Das Album führt den Hörer in elf Stücken durch eine elektro-akustische Zeitreise, wobei der Begriff Zeit hier wörtlich genommen werden muss und von konzeptionell zentraler Bedeutung ist: Es wird mit diversen Zeitmustern und Metren im Dienste einer Synthese von Band, Solisten und Elektronik gearbeitet. „Ode to akLaff“ etwa ist der amerikanischen Avantgarde-Drummer-Legende Pheeroan akLaff gewidmet. Hat man sich einmal überwunden und die Scheu vor elektronischen Experimentalklängen hinter sich gelassen, macht es richtig Spaß, in diesen Klangkosmos einzutauchen, wobei der Jazz allgegenwärtig bleibt, so durch die Beiträge des Trompeters Jonathan Finlayson aus Colemans Band Five Elements. Die Musik ist sehr imaginativ und fordernd. Elektronik und Jazz bedingen sich gegenseitig – dass das funktioniert, hängt nicht zuletzt von den Spielern und vor allem den Arrangements und Kompositionen von Lehman und Maurin ab.
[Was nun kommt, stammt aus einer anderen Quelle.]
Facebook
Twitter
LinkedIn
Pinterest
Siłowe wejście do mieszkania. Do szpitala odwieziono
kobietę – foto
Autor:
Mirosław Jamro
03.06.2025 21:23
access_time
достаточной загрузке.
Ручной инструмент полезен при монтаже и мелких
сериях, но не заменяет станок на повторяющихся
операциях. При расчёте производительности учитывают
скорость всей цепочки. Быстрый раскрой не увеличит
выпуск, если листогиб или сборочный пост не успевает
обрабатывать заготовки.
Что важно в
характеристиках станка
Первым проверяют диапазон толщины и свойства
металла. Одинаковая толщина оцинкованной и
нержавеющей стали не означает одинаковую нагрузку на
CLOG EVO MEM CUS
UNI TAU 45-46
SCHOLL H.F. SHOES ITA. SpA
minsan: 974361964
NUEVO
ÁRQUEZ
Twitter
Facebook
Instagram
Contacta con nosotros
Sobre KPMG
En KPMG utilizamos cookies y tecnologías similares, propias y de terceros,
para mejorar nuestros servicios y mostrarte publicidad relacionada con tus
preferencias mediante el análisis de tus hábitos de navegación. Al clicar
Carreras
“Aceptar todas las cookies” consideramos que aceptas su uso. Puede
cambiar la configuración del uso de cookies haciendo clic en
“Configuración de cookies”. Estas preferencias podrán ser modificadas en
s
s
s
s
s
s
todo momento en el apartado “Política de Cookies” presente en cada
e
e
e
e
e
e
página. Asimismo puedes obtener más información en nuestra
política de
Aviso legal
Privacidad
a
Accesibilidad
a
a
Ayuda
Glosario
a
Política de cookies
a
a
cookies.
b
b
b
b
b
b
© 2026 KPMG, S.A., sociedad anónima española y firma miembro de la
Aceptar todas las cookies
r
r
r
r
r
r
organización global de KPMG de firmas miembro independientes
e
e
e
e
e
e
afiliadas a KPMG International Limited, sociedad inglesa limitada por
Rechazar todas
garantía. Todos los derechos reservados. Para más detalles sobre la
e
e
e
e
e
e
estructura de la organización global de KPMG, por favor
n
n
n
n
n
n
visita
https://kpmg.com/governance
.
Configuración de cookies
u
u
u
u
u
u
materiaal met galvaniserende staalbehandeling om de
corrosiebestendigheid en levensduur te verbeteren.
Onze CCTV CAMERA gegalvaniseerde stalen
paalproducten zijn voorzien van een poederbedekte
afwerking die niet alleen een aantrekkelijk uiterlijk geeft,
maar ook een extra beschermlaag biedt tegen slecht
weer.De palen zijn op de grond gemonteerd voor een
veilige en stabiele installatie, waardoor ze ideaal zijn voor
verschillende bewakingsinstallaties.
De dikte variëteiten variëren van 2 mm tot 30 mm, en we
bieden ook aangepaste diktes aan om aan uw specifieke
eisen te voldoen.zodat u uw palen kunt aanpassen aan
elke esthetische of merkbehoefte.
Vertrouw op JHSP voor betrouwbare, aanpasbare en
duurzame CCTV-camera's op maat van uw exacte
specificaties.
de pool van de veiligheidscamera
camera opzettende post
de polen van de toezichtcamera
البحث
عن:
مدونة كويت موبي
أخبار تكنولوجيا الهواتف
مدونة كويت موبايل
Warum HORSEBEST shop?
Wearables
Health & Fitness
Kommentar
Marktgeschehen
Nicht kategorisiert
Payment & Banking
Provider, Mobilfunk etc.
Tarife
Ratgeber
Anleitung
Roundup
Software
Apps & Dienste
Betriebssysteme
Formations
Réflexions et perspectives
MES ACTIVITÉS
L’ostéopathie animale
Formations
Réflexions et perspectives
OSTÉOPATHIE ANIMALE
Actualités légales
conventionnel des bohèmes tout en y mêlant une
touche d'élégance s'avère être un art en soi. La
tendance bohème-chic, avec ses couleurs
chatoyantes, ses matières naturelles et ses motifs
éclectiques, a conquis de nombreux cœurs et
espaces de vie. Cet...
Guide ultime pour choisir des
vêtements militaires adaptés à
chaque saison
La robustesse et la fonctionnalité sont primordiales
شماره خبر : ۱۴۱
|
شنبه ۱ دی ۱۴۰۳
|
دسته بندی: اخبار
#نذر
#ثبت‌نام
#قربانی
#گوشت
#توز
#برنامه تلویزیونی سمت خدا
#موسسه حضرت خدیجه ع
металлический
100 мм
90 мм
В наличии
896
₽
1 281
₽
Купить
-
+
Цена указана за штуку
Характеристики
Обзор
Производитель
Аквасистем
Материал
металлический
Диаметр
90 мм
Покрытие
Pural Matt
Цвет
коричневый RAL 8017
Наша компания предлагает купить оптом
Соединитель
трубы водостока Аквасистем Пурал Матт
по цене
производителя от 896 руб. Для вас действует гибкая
Live mit Sicherheit mindestens so interessant wie spektakulär.
Andreas Ebert
Heinrich von Kalnein & Sophie Min
Intertwined Trees
Natango / Galileo
4 Sterne
In Österreich lebender deutscher Saxofonist & Flötist, Jahrgang 1960, trifft alterslose koreanische Pianistin & Komponistin mit Sitz in Australien, um ein paar amerikanische Standards zu spielen. Das Duo harmoniert, man konzentriert sich aber schnell auf eigene Kompositionen – und kurz darauf nehmen Heinrich von Kalnein und Sophie Min ein gemeinsames Album auf: Flöte und Klavier, da denkt man an „Nirvana“ von Herbie Mann und Bill Evans oder an sensible, impressionistische Stimmungen, an Ravel, Debussy, Gabriel Fauré oder Jacques Ibert. Interessanterweise entspricht die einzige Gemeinschaftskomposition, „Free Flow“, in ihrer Ruhe und Transparenz dieser Erwartung. Heinrich von Kalneins zwei Beiträge zum Album fallen eindeutig jazziger aus, Sophie Mins Kompositionen dafür deutlich opulenter – sie lässt mit ihrer überbordenden Virtuosität oft wenig Raum für die Flöte, und jazzige Interaktion im Sinne von Zwiegesprächen findet hier eher nicht statt. Da wird das zarte Holzblasinstrument auch schon mal von opulenten Arpeggios überstimmt oder mithilfe von Blockakkorden weggetynert. Aber es gibt auch poppige Passagen, die an Joe Farrell bei Return to Forever erinnern, und ein paar ruhige Momente der Nähe, die man genießen kann, so wie das finale „Indelibility“.